Servicing marketing-led leads Content initiatives, paid media, events, and other marketing activities are likely generating leads that haven’t actually gotten in and started using your product. Sales can reactivate these leads, answering questions, negotiating contracts, or helping them with onboarding.
Most SaaS companies have a list of dream customers — these could be the companies that you were thinking of when you built the product or they could be a set of influential companies in a specific industry that you are trying to break into (like ecommerce or agencies).
In either case, bringing just one of these dream companies on board could unlock a whole new world of growth. Narrow this list down to a manageable number, and get sales, product, marketing, and customer service teams together to strategize around how to win them.
This one is a little trickier to manage, but can be very worthwhile. As Alastair Simpson, Head of Strategy at Coassemble, shared in our 2022 SaaS Trends article, “By opening your product up to the market you can supercharge your acquisition funnel and see volumes of leads that a sales-led motion just can’t produce. By leveraging rich product data, sales organizations can prioritize who their sales representatives reach out to and when.”
If you’re in a similar position, start by following these three steps:
Some more traditional sales-led companies do not reveal pricing until after initial product discovery calls and demonstrations take place, and product-led initiatives really do require some amount of pricing transparency.
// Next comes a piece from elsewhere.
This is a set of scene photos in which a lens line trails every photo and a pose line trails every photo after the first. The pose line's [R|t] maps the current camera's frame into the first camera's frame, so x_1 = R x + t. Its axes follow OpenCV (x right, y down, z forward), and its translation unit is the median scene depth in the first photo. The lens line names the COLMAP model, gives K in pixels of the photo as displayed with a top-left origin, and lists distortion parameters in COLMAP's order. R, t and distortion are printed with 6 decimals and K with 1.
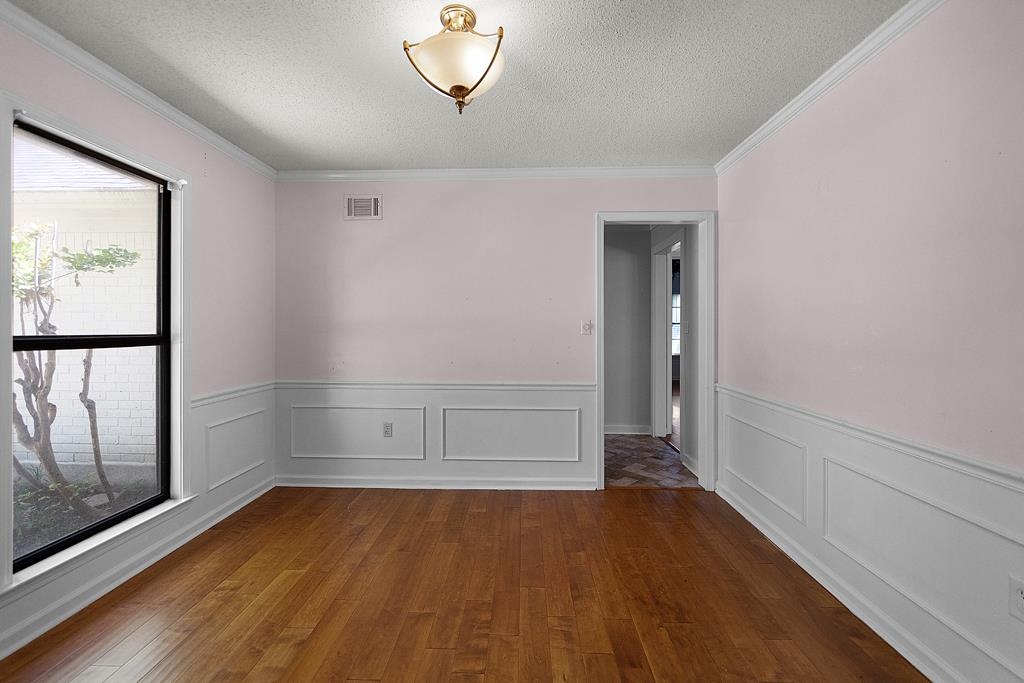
lens RADIAL K [[417.8, 0, 511.6], [0, 417.8, 329.9], [0, 0, 1]] dist [-0.000236, -0.000093]
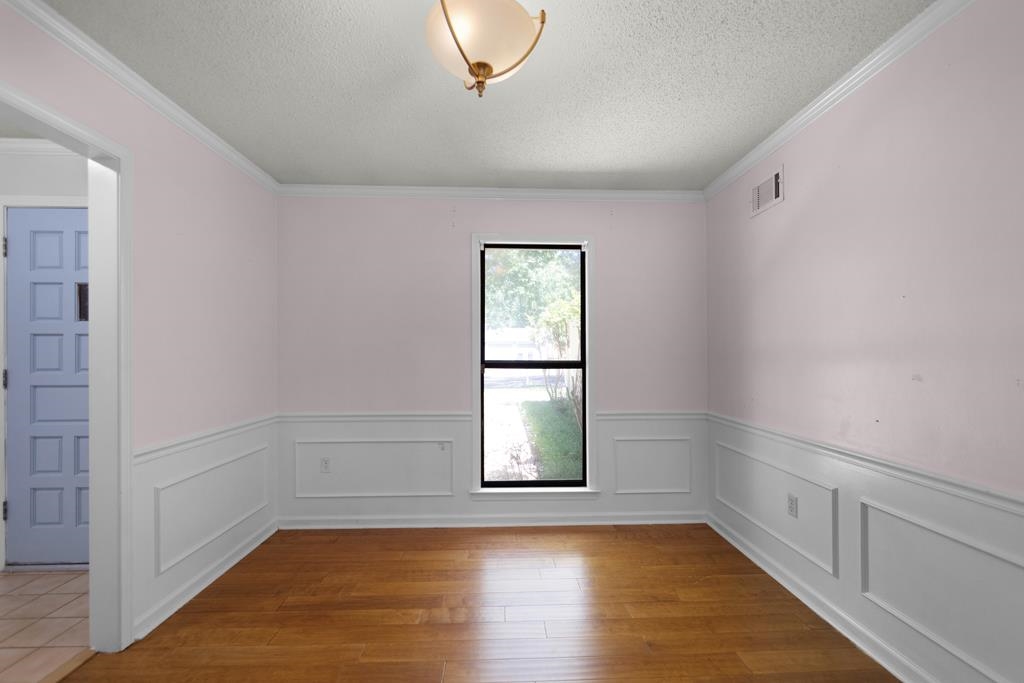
lens RADIAL K [[422.2, 0, 513.5], [0, 422.2, 352.2], [0, 0, 1]] dist [0.000169, 0.000019]
pose [[0.071547, -0.007466, -0.997409, 0.452351], [-0.002092, 0.999969, -0.007636, -0.005045], [0.997435, 0.002632, 0.071530, 0.628112]]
After all, if you’re jumping into an opt-out free trial, you’ll need to disclose the amount the customer will expect to pay before they’ll be willing to commit.
Consider how shifting to a product-led model will impact your tiered plans. If free trials or freemium plans are too much of a jump, look at how you could start with a product tour or pre-recorded demos that allow customers to see your product in action without the help of a salesperson. This could be step one to unlocking a more product-led approach.
Follow the data
When operating in a product-led model, a single source of customer truth is essential. You will need to unify your data into one platform to essentially get a look at the customer journey and pinpoint the actions that make up a product-qualified lead. That way, you can discover the actions important to your business and get a complete view of the customer journey.
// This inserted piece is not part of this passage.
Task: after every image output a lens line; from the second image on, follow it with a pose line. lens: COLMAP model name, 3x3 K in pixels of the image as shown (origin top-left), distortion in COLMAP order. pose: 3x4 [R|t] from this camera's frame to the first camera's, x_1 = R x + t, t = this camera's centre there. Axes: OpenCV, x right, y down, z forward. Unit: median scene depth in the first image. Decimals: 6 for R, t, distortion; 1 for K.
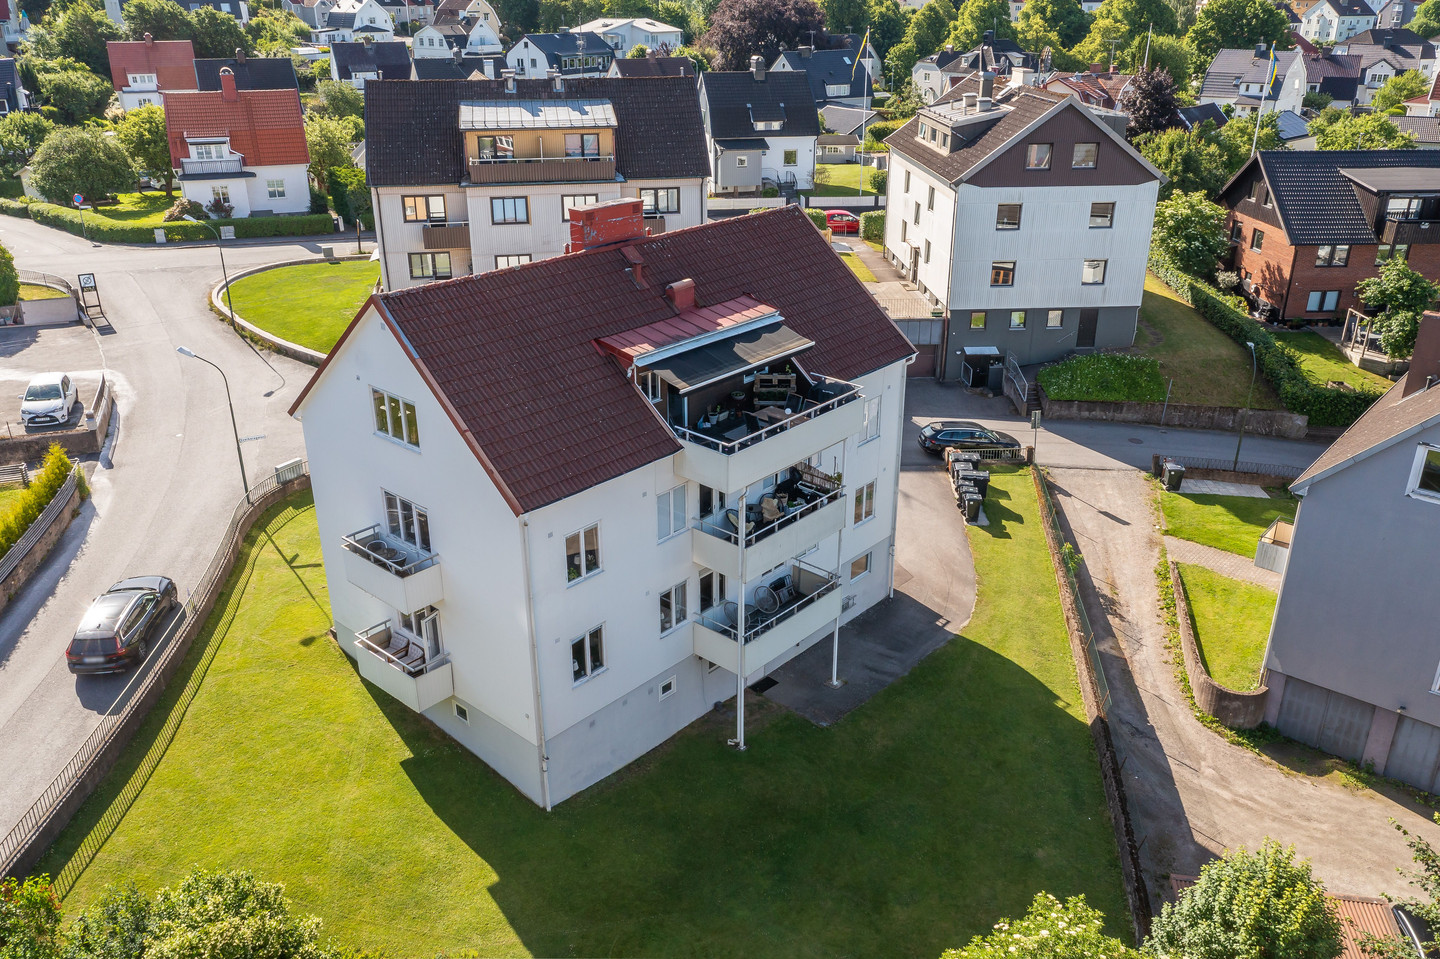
lens RADIAL K [[1149.7, 0, 720.9], [0, 1149.7, 472.9], [0, 0, 1]] dist [0.000905, 0.006829]
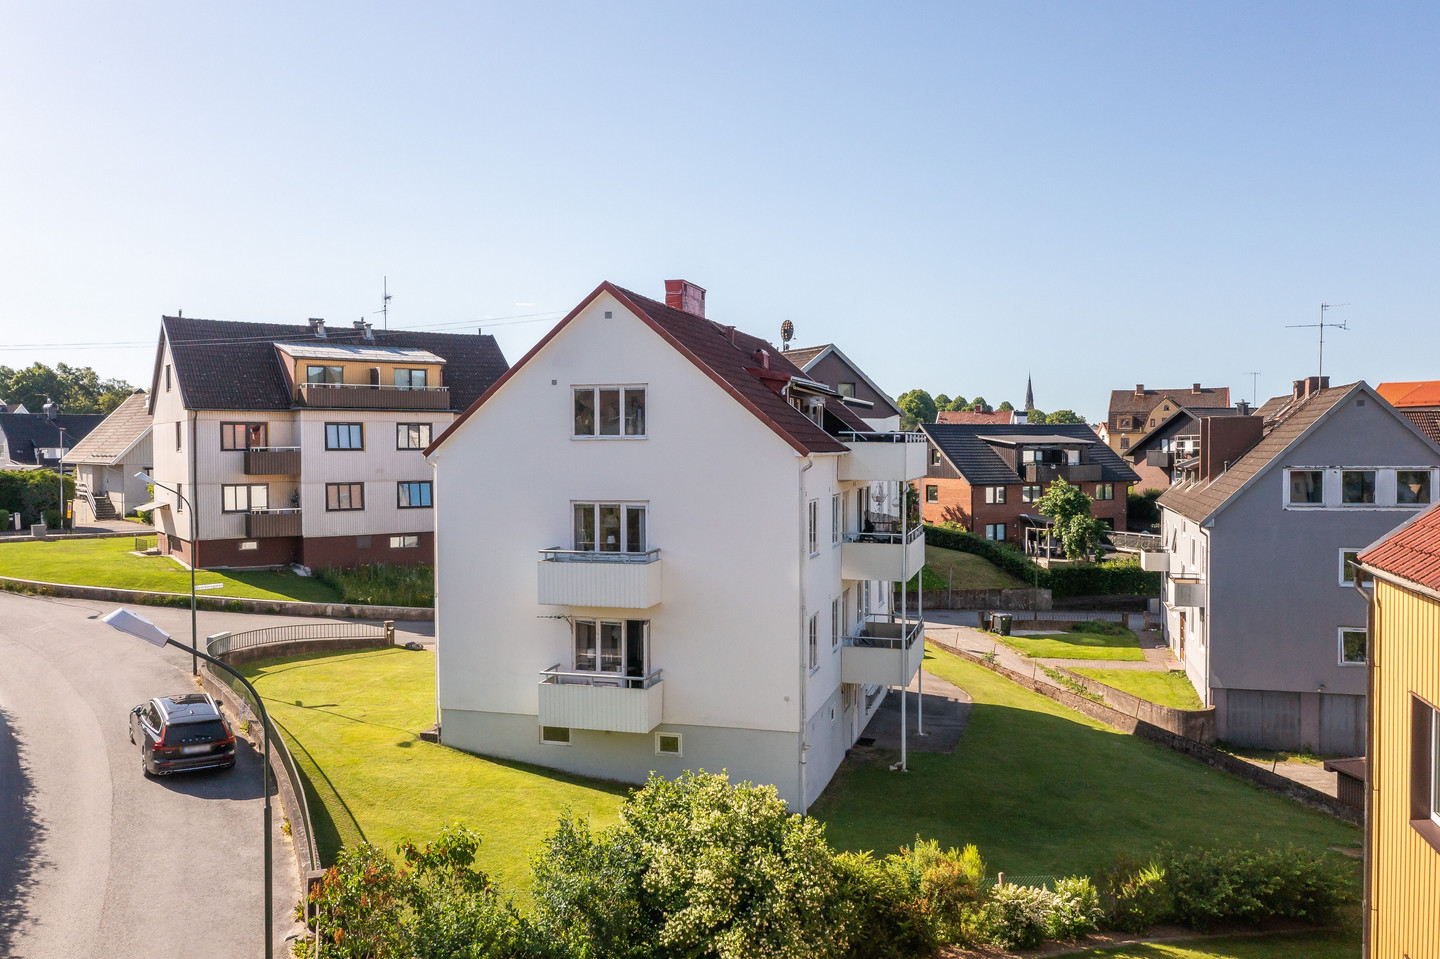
lens RADIAL K [[1149.7, 0, 726.1], [0, 1149.7, 477.9], [0, 0, 1]] dist [0.000905, 0.006829]
pose [[0.899366, -0.014085, 0.436970, -0.320408], [0.173941, 0.928500, -0.328074, 0.176716], [-0.401106, 0.371065, 0.837511, 0.080505]]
Coassemble is currently a sales-led organization, with plans to add product-led strategies in the coming year. Simpson shared, “To ensure success, we’ll be doubling down on tools that let us access richer customer data and use that data to drive customer behaviors. We'll be spending more time in tools like Ortto.”
Make product part of everyone’s life Product-led growth is a company-wide strategy. From marketing to customer service to sales, everyone needs to be thinking about how the product can be improved upon to increase leads and MRR. Marketing will become focused on getting the product in the hands of the end-user and ensuring the experience of the product delivers on marketing messages. Sales will share intel with product teams, taking customer feedback on board to continually improve the product. Plus they’ll use new and improved features to reignite old leads and grow existing customers.
Like any strategy shift, there will likely be some road bumps along the way. But it will all be worth it in a year or two when your product is selling itself, your CAC has reduced, your MRR has increased, your product is famous, and your sales team is able to focus on the big fish.
Whether you’re adding a sales team, implementing PLG strategies, or starting a new business with a product-led sales approach, SaaS businesses that are able to successfully bring sales-led and product-led growth strategies under one roof will be better placed in a growing and highly-competitive market.